Очнулась она уже сидя на стуле. Светловолосый сероглазый юноша бережно поддерживал ее голову и пытался напоить Машу водой. Так судьба привела ее в объятия Эгилса Рудевичуса, будущего отца Сандры, а тогда — студента университета. По-русски Эгилс говорил почти без акцепта.
Он был моложе ее на шесть лет. Когда он смотрел на нее, стройную красавицу в заграничном костюме, его серые глаза светились восторгом. Выяснив, каким поездом она ехала, он куда-то побежал договариваться, чтобы Машин багаж вынесли из вагона на следующей станции. Через некоторое время она почувствовала себя лучше, и тогда они вдвоем поехали за багажом на автобусе.
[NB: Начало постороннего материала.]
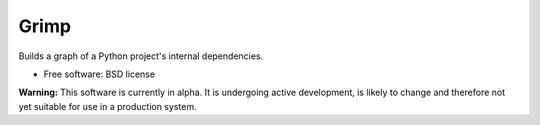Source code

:=====
Grimp
=====

.. image:: https://img.shields.io/pypi/v/grimp.svg
        :target: https://pypi.python.org/pypi/grimp

.. image:: https://img.shields.io/pypi/pyversions/grimp.svg
    :alt: Python versions
    :target: http://pypi.python.org/pypi/grimp/

.. image:: https://api.travis-ci.com/seddonym/grimp.svg?branch=master
        :target: https://travis-ci.com/seddonym/grimp


Builds a graph of a Python project's internal dependencies.

* Free software: BSD license

**Warning:** This software is currently in alpha. It is undergoing active development,
is likely to change and therefore not yet suitable for use in a production system.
Потом молодой латыш настоял, чтобы девушка переночевала у него, пообещав, что завтра его мать поможет с билетом на московский поезд.
Мать Эгилса, высокая рыжеволосая вдова, увидев на пороге своего дома незнакомую девушку не выразила никакого удивления. Время было уже позднее, она, видимо, собиралась спать, но, поговорив с сыном по-латышски, уступила свою комнату Маше.
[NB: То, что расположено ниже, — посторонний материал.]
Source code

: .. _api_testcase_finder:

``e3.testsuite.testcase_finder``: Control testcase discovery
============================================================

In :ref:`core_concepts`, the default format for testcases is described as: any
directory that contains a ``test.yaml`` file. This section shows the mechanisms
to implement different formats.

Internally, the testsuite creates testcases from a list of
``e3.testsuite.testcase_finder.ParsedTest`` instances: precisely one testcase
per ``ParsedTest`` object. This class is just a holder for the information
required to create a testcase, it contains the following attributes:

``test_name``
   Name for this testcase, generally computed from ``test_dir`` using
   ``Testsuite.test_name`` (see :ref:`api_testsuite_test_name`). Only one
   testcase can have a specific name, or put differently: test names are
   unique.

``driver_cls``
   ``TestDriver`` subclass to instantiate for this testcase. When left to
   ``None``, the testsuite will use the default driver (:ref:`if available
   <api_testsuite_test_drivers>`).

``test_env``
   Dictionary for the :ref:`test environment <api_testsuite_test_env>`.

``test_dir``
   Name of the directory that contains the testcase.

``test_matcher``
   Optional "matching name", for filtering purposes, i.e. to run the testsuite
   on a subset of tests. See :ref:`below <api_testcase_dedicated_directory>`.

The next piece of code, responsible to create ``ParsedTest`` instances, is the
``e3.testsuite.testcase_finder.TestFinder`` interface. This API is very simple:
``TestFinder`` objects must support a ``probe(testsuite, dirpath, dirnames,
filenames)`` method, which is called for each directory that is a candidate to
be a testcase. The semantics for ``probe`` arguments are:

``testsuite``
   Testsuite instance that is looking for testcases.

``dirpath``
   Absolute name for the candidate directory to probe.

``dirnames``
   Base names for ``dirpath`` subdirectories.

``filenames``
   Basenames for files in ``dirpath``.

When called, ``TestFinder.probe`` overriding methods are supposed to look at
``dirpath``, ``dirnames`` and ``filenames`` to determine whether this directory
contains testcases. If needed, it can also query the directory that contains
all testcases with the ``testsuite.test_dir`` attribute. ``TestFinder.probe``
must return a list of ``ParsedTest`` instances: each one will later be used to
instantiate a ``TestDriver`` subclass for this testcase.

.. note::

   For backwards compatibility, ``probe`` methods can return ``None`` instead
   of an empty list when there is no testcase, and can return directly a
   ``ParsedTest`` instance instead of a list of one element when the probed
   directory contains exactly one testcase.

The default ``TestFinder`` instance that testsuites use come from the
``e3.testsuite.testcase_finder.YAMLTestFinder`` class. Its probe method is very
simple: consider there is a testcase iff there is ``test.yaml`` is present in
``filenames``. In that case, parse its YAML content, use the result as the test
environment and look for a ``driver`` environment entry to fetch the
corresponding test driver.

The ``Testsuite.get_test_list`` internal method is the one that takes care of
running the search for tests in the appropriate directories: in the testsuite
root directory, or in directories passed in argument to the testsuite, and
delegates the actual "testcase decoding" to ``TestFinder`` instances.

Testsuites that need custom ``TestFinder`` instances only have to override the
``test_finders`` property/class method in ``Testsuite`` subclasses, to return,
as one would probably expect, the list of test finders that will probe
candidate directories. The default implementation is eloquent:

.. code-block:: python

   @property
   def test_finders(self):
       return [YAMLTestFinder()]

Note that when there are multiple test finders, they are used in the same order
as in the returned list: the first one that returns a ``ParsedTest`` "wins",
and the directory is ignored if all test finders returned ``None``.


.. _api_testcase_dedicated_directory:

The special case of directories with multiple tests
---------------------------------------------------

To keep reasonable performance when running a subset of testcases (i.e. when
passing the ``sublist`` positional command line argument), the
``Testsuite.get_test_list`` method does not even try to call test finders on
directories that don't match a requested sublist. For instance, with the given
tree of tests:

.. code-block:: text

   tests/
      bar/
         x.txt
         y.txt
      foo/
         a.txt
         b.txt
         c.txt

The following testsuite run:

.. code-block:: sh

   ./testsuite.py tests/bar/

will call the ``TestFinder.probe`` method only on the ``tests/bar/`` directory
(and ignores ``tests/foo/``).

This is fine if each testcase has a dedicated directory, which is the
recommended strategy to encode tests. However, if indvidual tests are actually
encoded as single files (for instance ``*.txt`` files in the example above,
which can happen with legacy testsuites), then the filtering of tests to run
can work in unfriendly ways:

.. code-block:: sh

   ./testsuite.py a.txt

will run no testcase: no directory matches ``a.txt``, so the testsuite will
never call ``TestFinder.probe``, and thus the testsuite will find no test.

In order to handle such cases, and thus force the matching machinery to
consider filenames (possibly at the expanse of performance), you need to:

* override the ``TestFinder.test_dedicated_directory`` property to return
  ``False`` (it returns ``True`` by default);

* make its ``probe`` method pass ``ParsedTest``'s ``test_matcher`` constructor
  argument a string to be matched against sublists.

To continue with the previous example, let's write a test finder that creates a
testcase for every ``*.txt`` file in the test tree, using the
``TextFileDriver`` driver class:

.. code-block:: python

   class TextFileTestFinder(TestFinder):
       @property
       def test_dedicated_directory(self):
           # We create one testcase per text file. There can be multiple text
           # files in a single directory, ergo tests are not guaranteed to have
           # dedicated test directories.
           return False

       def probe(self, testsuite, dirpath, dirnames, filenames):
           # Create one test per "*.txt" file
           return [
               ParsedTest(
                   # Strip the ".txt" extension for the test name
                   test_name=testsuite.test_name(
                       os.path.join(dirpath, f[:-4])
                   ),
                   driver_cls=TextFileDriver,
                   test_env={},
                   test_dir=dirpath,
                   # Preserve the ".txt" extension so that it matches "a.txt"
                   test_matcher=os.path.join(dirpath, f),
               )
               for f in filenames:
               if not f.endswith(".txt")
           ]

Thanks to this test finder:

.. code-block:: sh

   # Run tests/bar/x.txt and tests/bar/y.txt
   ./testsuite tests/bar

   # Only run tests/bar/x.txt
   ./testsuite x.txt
Ночью Эгилс услышал доносившиеся из этой комнаты сдавленные рыдания и, не раздумывая, вошел. Он спросил, не может ли чем-нибудь помочь, и она, как потерявшийся ребенок, в отчаянии протянула к нему руки.
«Я не хотела жить, — позднее записала она в дневнике. — В ту ночь Эгилс спас меня».
Скромную свадьбу сыграли через полтора месяца, и для Маши началась новая жизнь. Эгилс учился, она зарабатывала переводами. После окончания университета Эгилс устроился на работу в Риге, и тогда Маша родила Сандру.
Когда девочке исполнился год, Мария Козинцева собралась наконец съездить на родину в Осташков. Поездка оказалась печальной. Матери уже не было в живых, отец сильно пил, двое братьев жили своими семьями. Все смотрели на Машу, как на отрезанный ломоть. Больше с родней она уже не встречалась…
«Как странно сплелись нити судьбы!» — думала Сандра: Мария Козинцева любила Теренса Харпера, но вышла замуж за другого человека. Она, Сандра, влюблена в мужчину, который считает Теренса своим учителем, но эта любовь тоже обречена, потому что сам Теренс завещал ей стать женой его сына…
По крыше оранжереи ритмично барабанил дождь. Взглянув на часы, девушка закрыла дневник и поднялась со скамейки.
Воскресным утром начала февраля Сандра пила кофе из своей любимой старинной фарфоровой чашечки и просматривала почту — леди Трэйлстоун говорила, что с этого начинается день любой настоящей леди. Девушка наслаждалась недолгим покоем: скоро должен был появиться Груман. По воскресеньям они ездили на полигон, где Сандра училась экстремальному вождению автомобиля. Сначала она не понимала, зачем ей это нужно, но, добившись первых успехов, неожиданно увлеклась, и в предыдущее воскресенье Груман был очень доволен ею.